Israel rejected Bensouda’s decision while Palestinians praised it. Israeli Prime minister Netanyahu said it was “antiSemitic.” The ICC has authority to prosecute those accused of genocide, crimes against humanity, and war crimes on the territory of states party to the Rome Statute, its founding treaty. Israel has never ratified the Rome Statute, but the Secretary General of the U.N. accepted the accession of the Palestinians in 2015.
Many Israeli and Jewish human rights advocates welcome the ICC investigation. Writing in Mondoweiss (March 4, 2021), Larry Derfner, for many years a columnist for the Jerusalem Post and now a contributor to Haaretz, notes that, “There’s a natural resistance to saying that your country deserves to be investigated for war crimes by the ICC in The Hague. But if you believe that Israel’s open-ended occupation and the settlements and lethal onslaughts in Gaza that go with it are morally untenable, how do you avoid that conclusion?”
Derfner, the author of “No Country For Jewish Liberals,” declares that, “The arguments against an investigation don’t stand up.

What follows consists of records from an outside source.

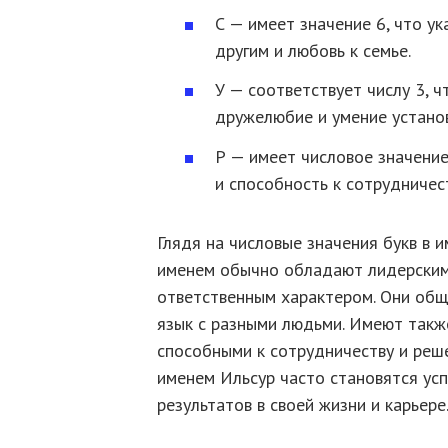
С — имеет значение 6, что у
другим и любовь к семье.
У — соответствует числу 3, 
дружелюбие и умение установ
Р — имеет числовое значение
и способность к сотрудничес
Глядя на числовые значения букв в и
именем обычно обладают лидерским
ответственным характером. Они об
язык с разными людьми. Имеют такж
способными к сотрудничеству и реше
именем Ильсур часто становятся ус
результатов в своей жизни и карьере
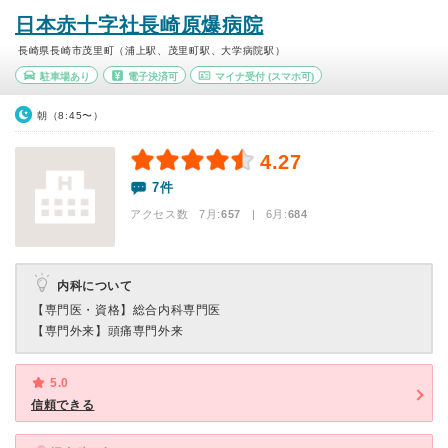
日本赤十字社長崎原爆病院
長崎県長崎市茂里町（浦上駅、茂里町駅、大学病院駅）
駐車場あり
電子決済可
マイナ受付
(スマホ可)
朝（8:45〜）
4.27
7件
アクセス数 7月:
657
| 6月:
684
内科について
【専門医・資格】
総合内科専門医
【専門外来】
頭痛専門外来
5.0
信頼できる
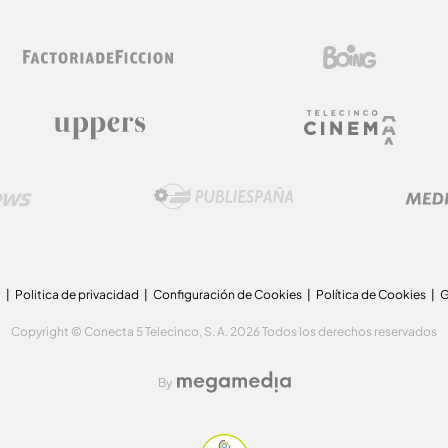
a
Politica de privacidad
Configuración de Cookies
Política de Cookies
G
Copyright © Conecta 5 Telecinco, S. A. 2026 Todos los derechos reservados
By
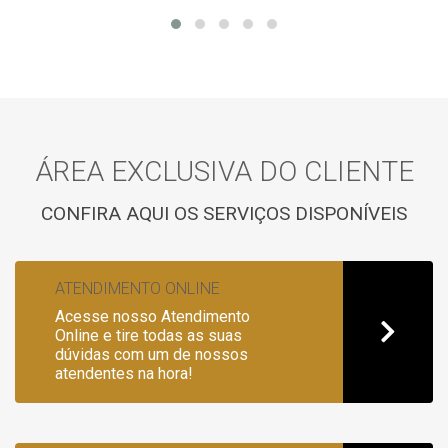
ÁREA EXCLUSIVA DO CLIENTE
CONFIRA AQUI OS SERVIÇOS DISPONÍVEIS
ATENDIMENTO ONLINE
Acesse nosso Atendimento
Online e tire todas as suas
dúvidas com um de nossos
atendentes na hora!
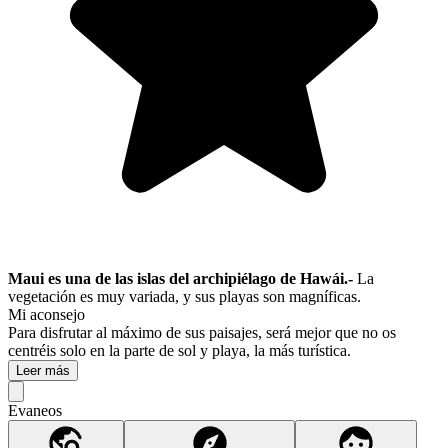
Maui es una de las islas del archipiélago de Hawái.-
La
vegetación es muy variada, y sus playas son magníficas.
Mi aconsejo
Para disfrutar al máximo de sus paisajes, será mejor que no os
centréis solo en la parte de sol y playa, la más turística.
Leer más
Evaneos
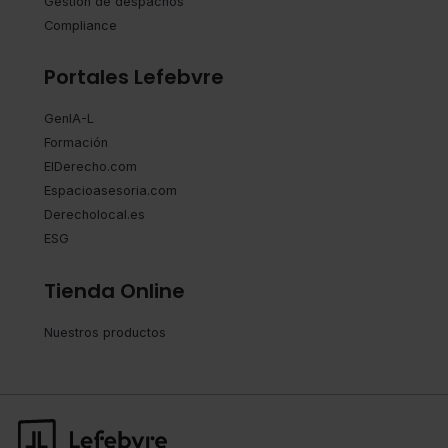
Gestión de despachos
Compliance
Portales Lefebvre
GenIA-L
Formación
ElDerecho.com
Espacioasesoria.com
Derecholocal.es
ESG
Tienda Online
Nuestros productos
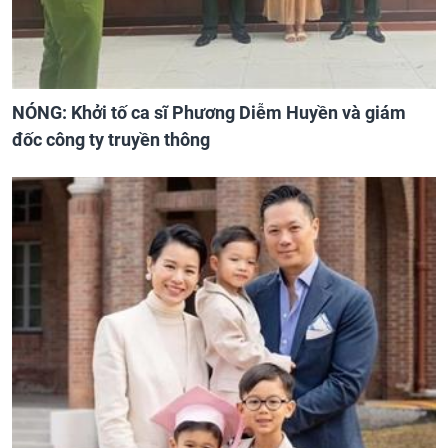
NÓNG: Khởi tố ca sĩ Phương Diễm Huyền và giám
đốc công ty truyền thông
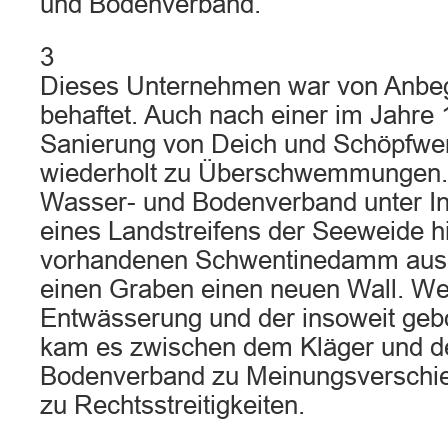
und Bodenverband.
3
Dieses Unternehmen war von Anbeg
behaftet. Auch nach einer im Jahre 
Sanierung von Deich und Schöpfwe
wiederholt zu Überschwemmungen. 1
Wasser- und Bodenverband unter 
eines Landstreifens der Seeweide h
vorhandenen Schwentinedamm aus
einen Graben einen neuen Wall. W
Entwässerung und der insoweit g
kam es zwischen dem Kläger und 
Bodenverband zu Meinungsverschie
zu Rechtsstreitigkeiten.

I suspect Netanyahu knows that the real reason the ICC doesn’t investigate Iran or Syria… or a number of other regimes whose criminality exceeds… Israel’s… is because the wrongs these regimes commit don’t effect a state that has granted the ICC jurisdiction over it by signing the Rome Statute.
Neither Iran nor Syria or the other countries are terrorizing states that have signed the Rome Statute, so unfortunately North Korea, Zimbabwe, etc. are free to plague their citizens as much as they want to and they will fall outside the ICC’s purview.
Israel hasn’t signed the Rome Statute either but the difference is that Palestine has. Palestine—recognized by the U.N. General Assembly as the West Bank, East Jerusalem and Gaza—-is where Israel’s persecution has been taking place. It was the government of Palestine, the Palestinian Authority, that asked the ICC to investigate Israel for war crimes.”
Larry Derfner concludes: “Is it fair that the ICC is investigating Israel for war crimes? In the narrow legal sense, yes. In the larger moral sense, it’s more than fair.”
The new ICC role, says Michael Sfard, the Israeli human rights attorney, means that it cannot “evade” an investigation and possible prosecution of Israeli officials over the illegal settlements policy on the West Bank. Speaking to Ori Nir on an Americans for Peace Now webinar in February, Sfard said that the ICC can now begin an investigation in earnest:
“ And Israel is in a box. It will say that it has legal mechanisms to investigate war crimes stemming from its assaults on Gaza and other atrocities but it has no such fig leaf for the settlements… On the issue of settlements, Israel does not claim to investigate and prosecute. For Israel, settlements are not illegal, and so it’s an official policy… .If the ICC were to drop a case against Israel, that would cause a domino effect of developing world countries leaving the court. So it’s an existential problem for the ICC.”